• _Problem description_: Copy exactly, and only, the lines from the line containing "3. **CUDA 메모리 부족**" through the last line of the records below, both included.

• _Provided material_:

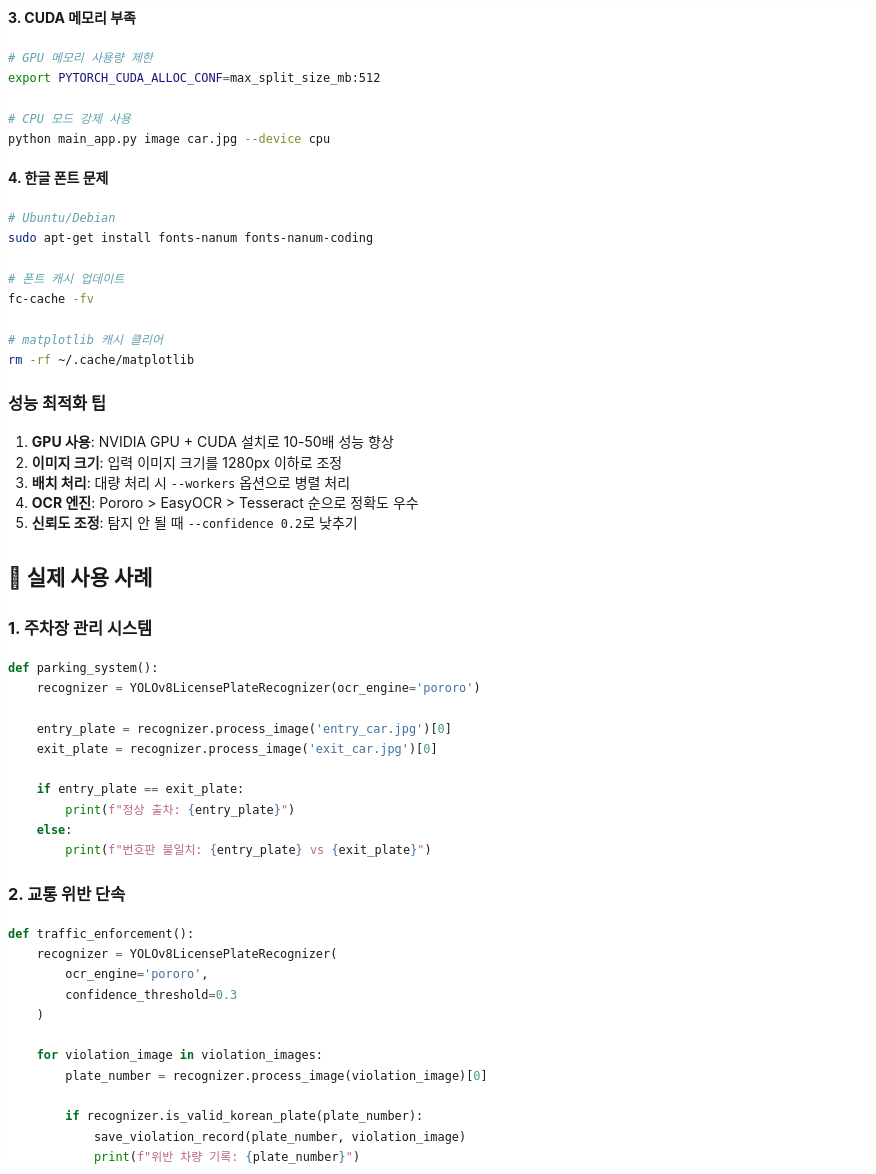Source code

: #### 3. **CUDA 메모리 부족**
```bash
# GPU 메모리 사용량 제한
export PYTORCH_CUDA_ALLOC_CONF=max_split_size_mb:512

# CPU 모드 강제 사용
python main_app.py image car.jpg --device cpu
```

#### 4. **한글 폰트 문제**
```bash
# Ubuntu/Debian
sudo apt-get install fonts-nanum fonts-nanum-coding

# 폰트 캐시 업데이트
fc-cache -fv

# matplotlib 캐시 클리어
rm -rf ~/.cache/matplotlib
```

### 성능 최적화 팁

1. **GPU 사용**: NVIDIA GPU + CUDA 설치로 10-50배 성능 향상
2. **이미지 크기**: 입력 이미지 크기를 1280px 이하로 조정
3. **배치 처리**: 대량 처리 시 `--workers` 옵션으로 병렬 처리
4. **OCR 엔진**: Pororo > EasyOCR > Tesseract 순으로 정확도 우수
5. **신뢰도 조정**: 탐지 안 될 때 `--confidence 0.2`로 낮추기

## 🎯 실제 사용 사례

### 1. 주차장 관리 시스템
```python
def parking_system():
    recognizer = YOLOv8LicensePlateRecognizer(ocr_engine='pororo')
    
    entry_plate = recognizer.process_image('entry_car.jpg')[0]
    exit_plate = recognizer.process_image('exit_car.jpg')[0]
    
    if entry_plate == exit_plate:
        print(f"정상 출차: {entry_plate}")
    else:
        print(f"번호판 불일치: {entry_plate} vs {exit_plate}")
```

### 2. 교통 위반 단속
```python
def traffic_enforcement():
    recognizer = YOLOv8LicensePlateRecognizer(
        ocr_engine='pororo',
        confidence_threshold=0.3
    )
    
    for violation_image in violation_images:
        plate_number = recognizer.process_image(violation_image)[0]
        
        if recognizer.is_valid_korean_plate(plate_number):
            save_violation_record(plate_number, violation_image)
            print(f"위반 차량 기록: {plate_number}")
```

• _Your response_:
: #### 3. **CUDA 메모리 부족**
```bash
# GPU 메모리 사용량 제한
export PYTORCH_CUDA_ALLOC_CONF=max_split_size_mb:512

# CPU 모드 강제 사용
python main_app.py image car.jpg --device cpu
```

#### 4. **한글 폰트 문제**
```bash
# Ubuntu/Debian
sudo apt-get install fonts-nanum fonts-nanum-coding

# 폰트 캐시 업데이트
fc-cache -fv

# matplotlib 캐시 클리어
rm -rf ~/.cache/matplotlib
```

### 성능 최적화 팁

1. **GPU 사용**: NVIDIA GPU + CUDA 설치로 10-50배 성능 향상
2. **이미지 크기**: 입력 이미지 크기를 1280px 이하로 조정
3. **배치 처리**: 대량 처리 시 `--workers` 옵션으로 병렬 처리
4. **OCR 엔진**: Pororo > EasyOCR > Tesseract 순으로 정확도 우수
5. **신뢰도 조정**: 탐지 안 될 때 `--confidence 0.2`로 낮추기

## 🎯 실제 사용 사례

### 1. 주차장 관리 시스템
```python
def parking_system():
    recognizer = YOLOv8LicensePlateRecognizer(ocr_engine='pororo')
    
    entry_plate = recognizer.process_image('entry_car.jpg')[0]
    exit_plate = recognizer.process_image('exit_car.jpg')[0]
    
    if entry_plate == exit_plate:
        print(f"정상 출차: {entry_plate}")
    else:
        print(f"번호판 불일치: {entry_plate} vs {exit_plate}")
```

### 2. 교통 위반 단속
```python
def traffic_enforcement():
    recognizer = YOLOv8LicensePlateRecognizer(
        ocr_engine='pororo',
        confidence_threshold=0.3
    )
    
    for violation_image in violation_images:
        plate_number = recognizer.process_image(violation_image)[0]
        
        if recognizer.is_valid_korean_plate(plate_number):
            save_violation_record(plate_number, violation_image)
            print(f"위반 차량 기록: {plate_number}")
```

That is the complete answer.